Only the lines from the one with "wine bottle: present" through the final line below belong in the answer, copied exactly and without pictures.

━━━━━ Listed entries ━━━━━

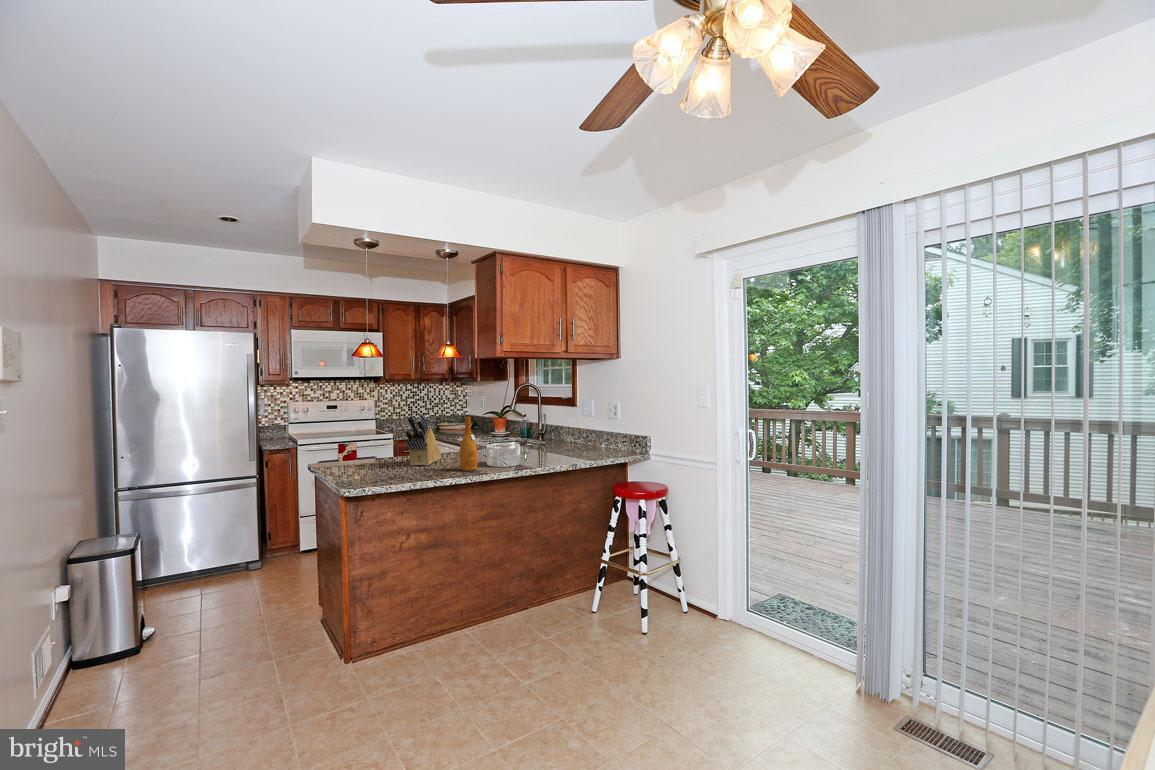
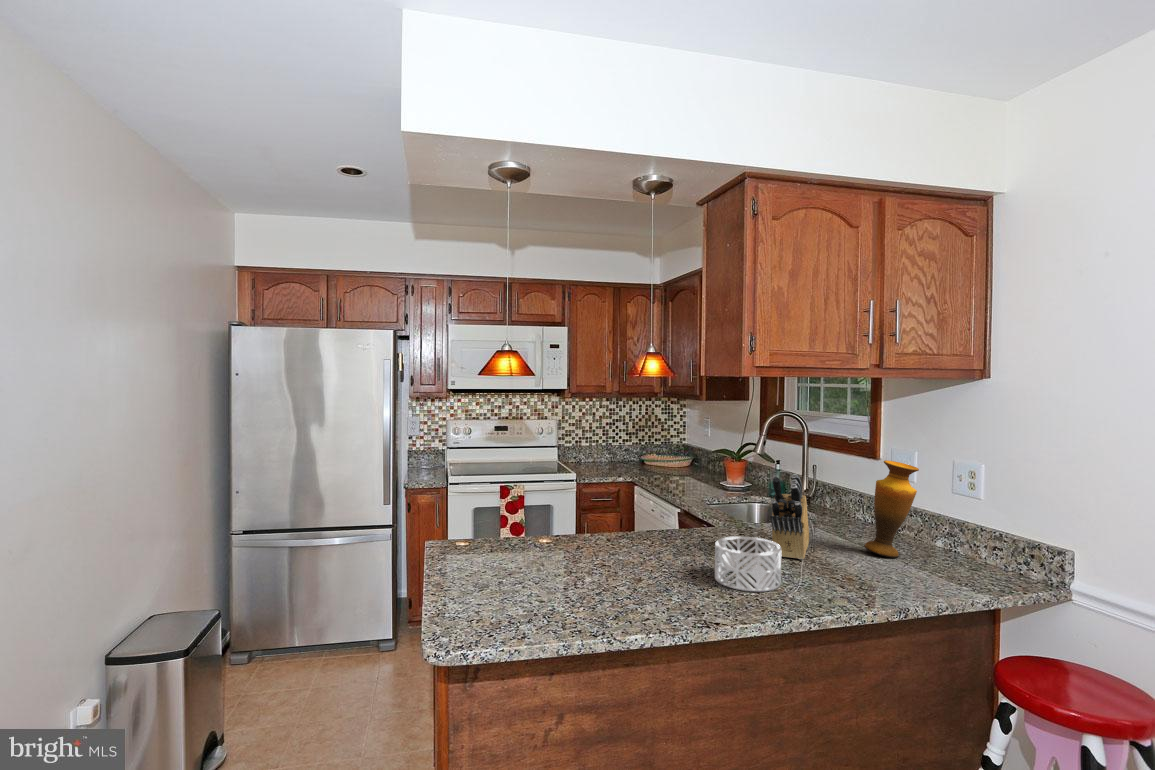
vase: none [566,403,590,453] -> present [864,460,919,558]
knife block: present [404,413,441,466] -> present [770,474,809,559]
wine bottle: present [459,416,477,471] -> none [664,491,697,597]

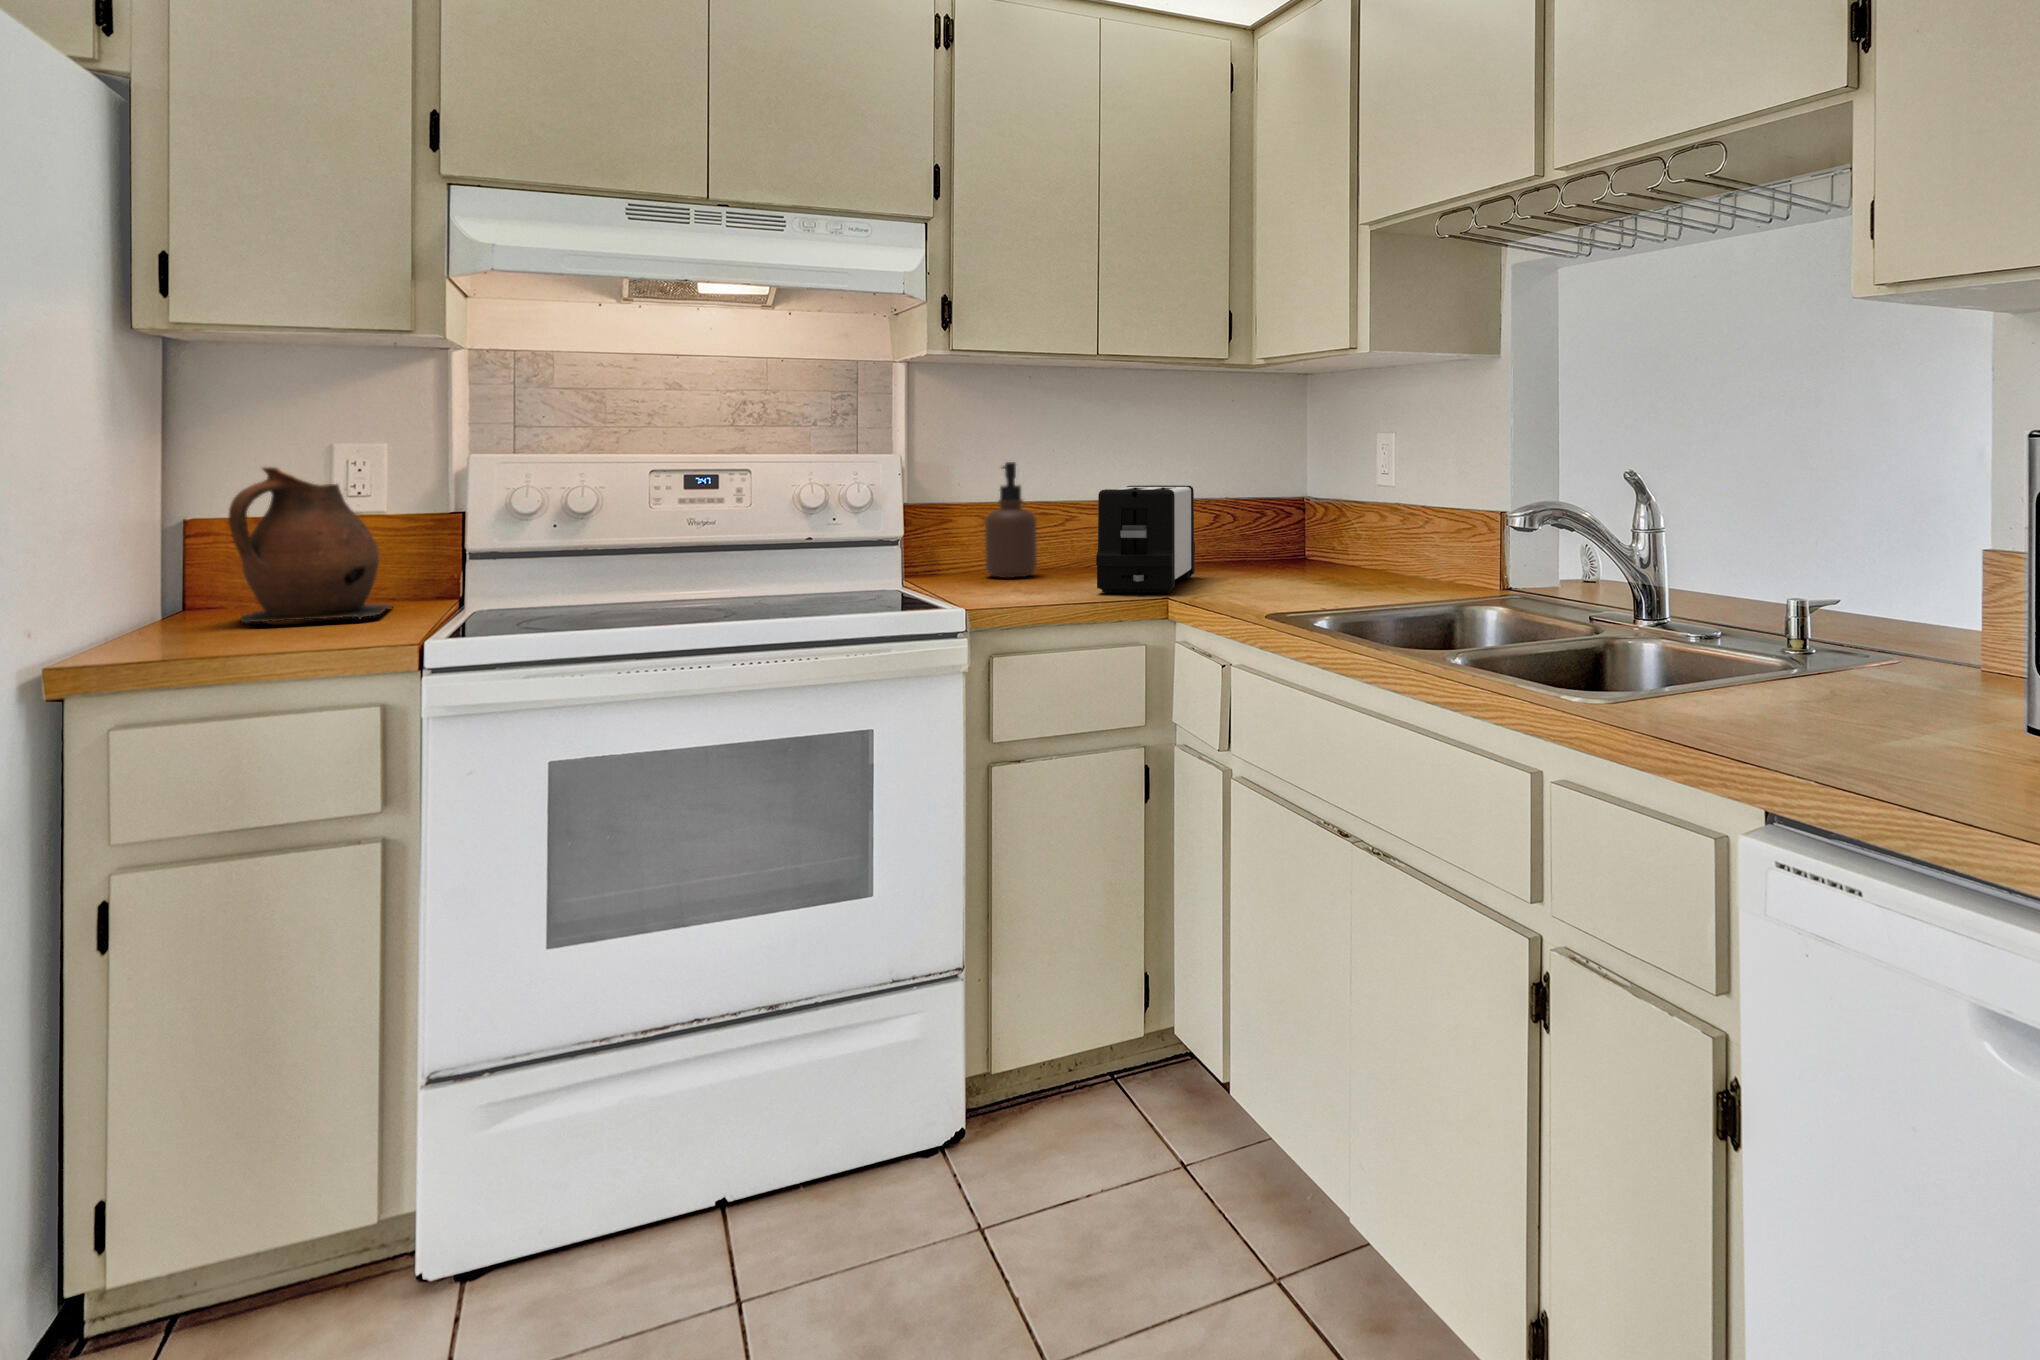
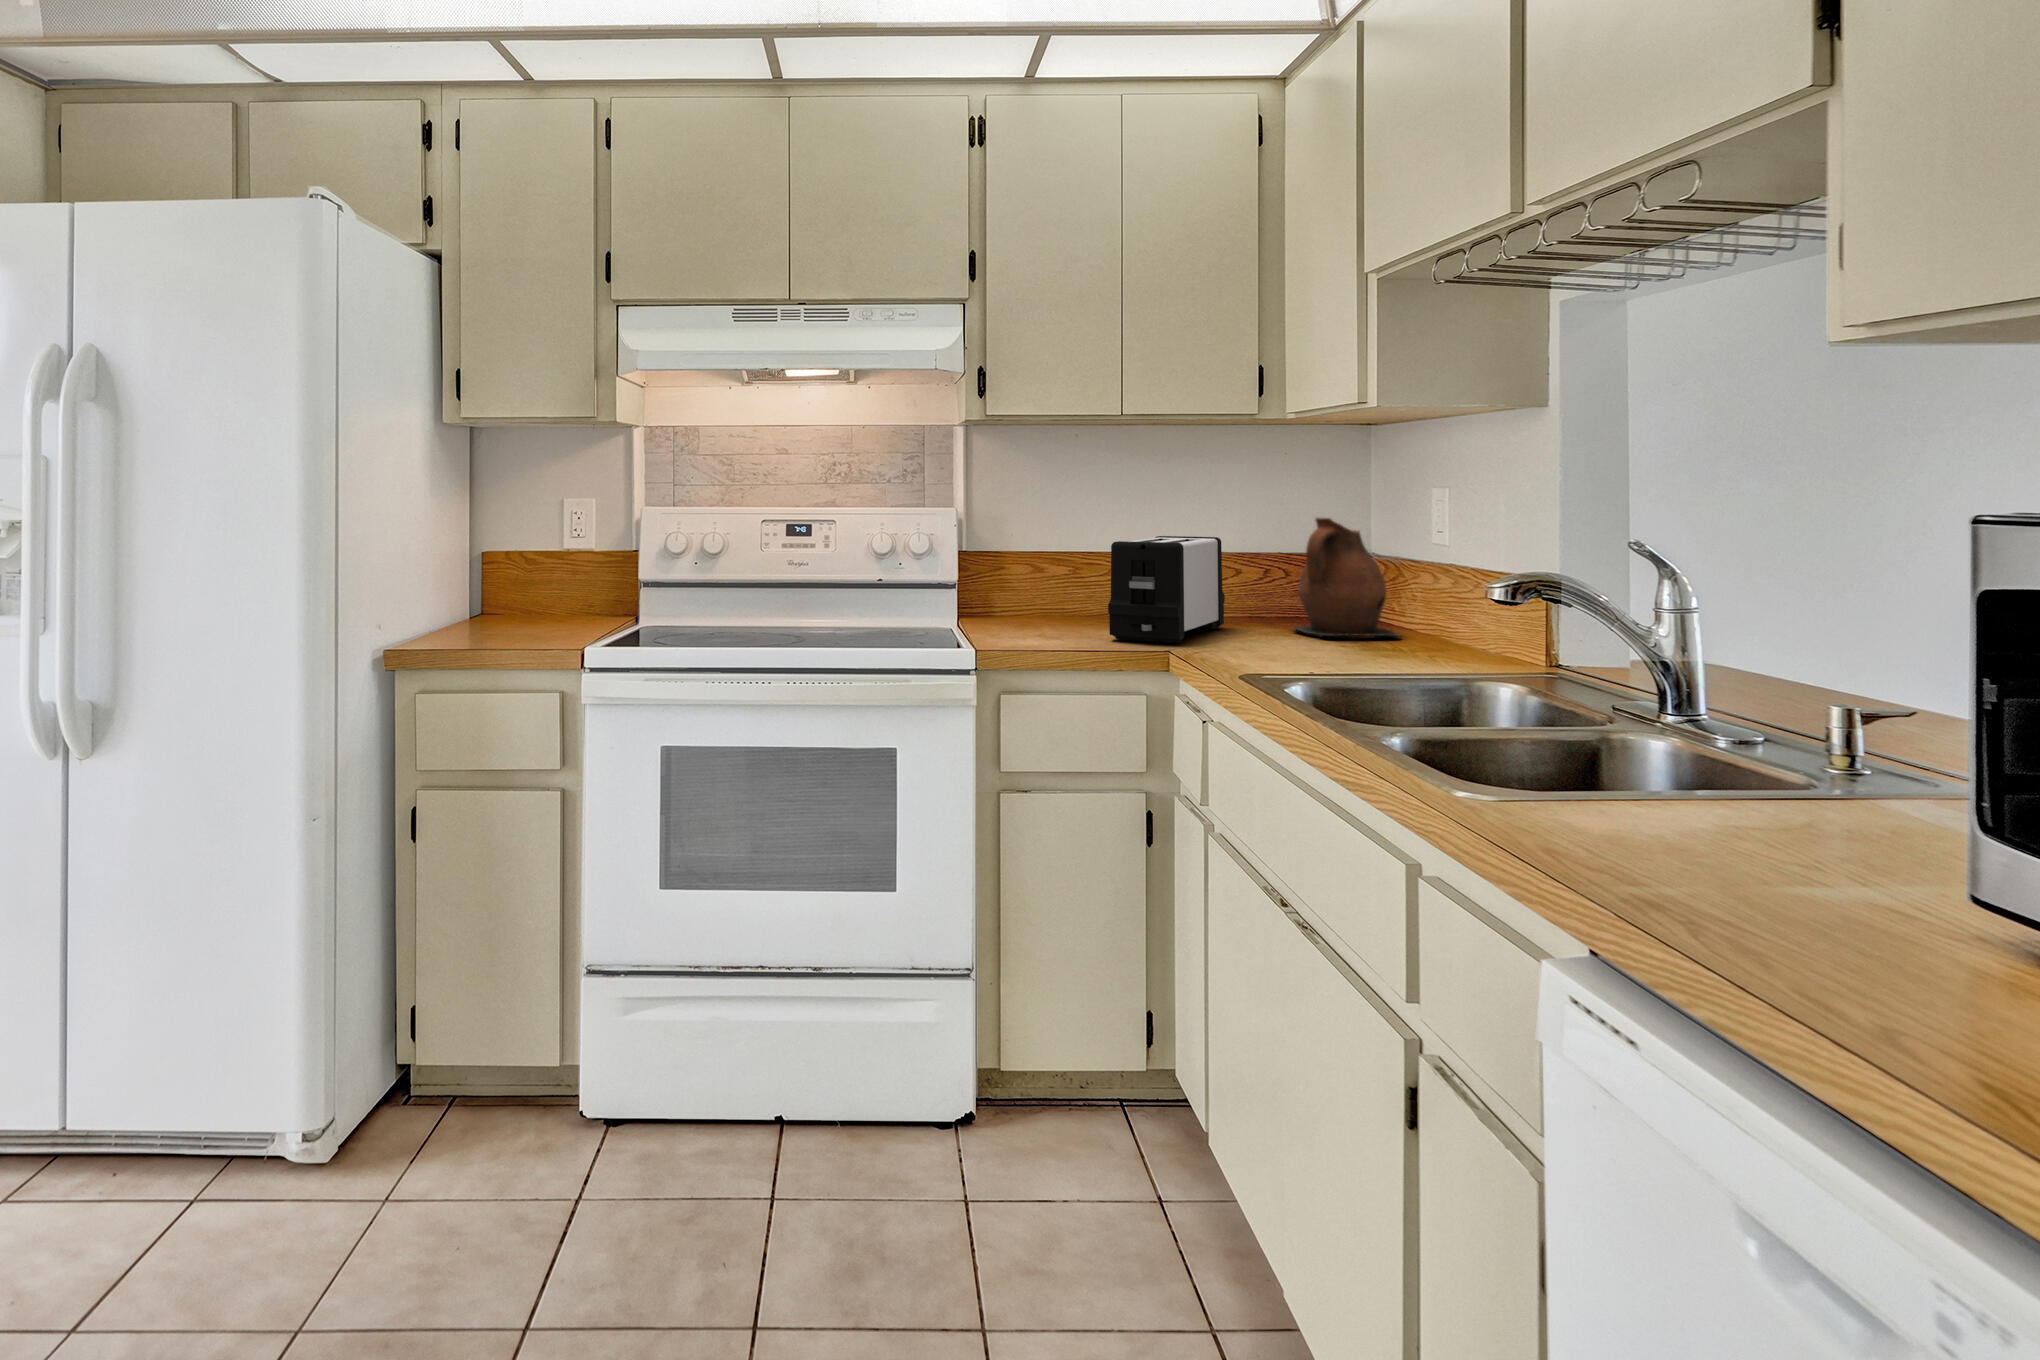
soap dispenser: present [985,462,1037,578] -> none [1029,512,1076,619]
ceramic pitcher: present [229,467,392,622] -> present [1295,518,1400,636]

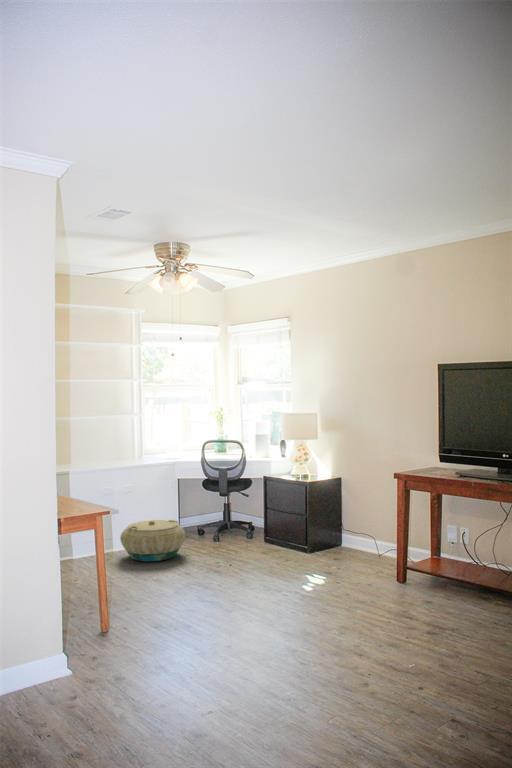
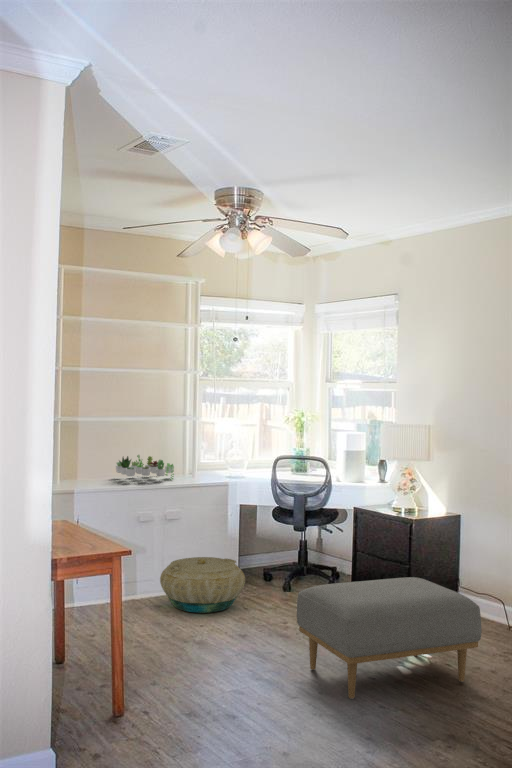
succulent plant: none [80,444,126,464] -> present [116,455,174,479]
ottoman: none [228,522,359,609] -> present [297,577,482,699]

━━━━━

Task result ::
wine bottle: present [459,416,477,471] -> none [664,491,697,597]

soap dispenser: present [985,462,1037,578] -> none [1029,512,1076,619]
ceramic pitcher: present [229,467,392,622] -> present [1295,518,1400,636]

succulent plant: none [80,444,126,464] -> present [116,455,174,479]
ottoman: none [228,522,359,609] -> present [297,577,482,699]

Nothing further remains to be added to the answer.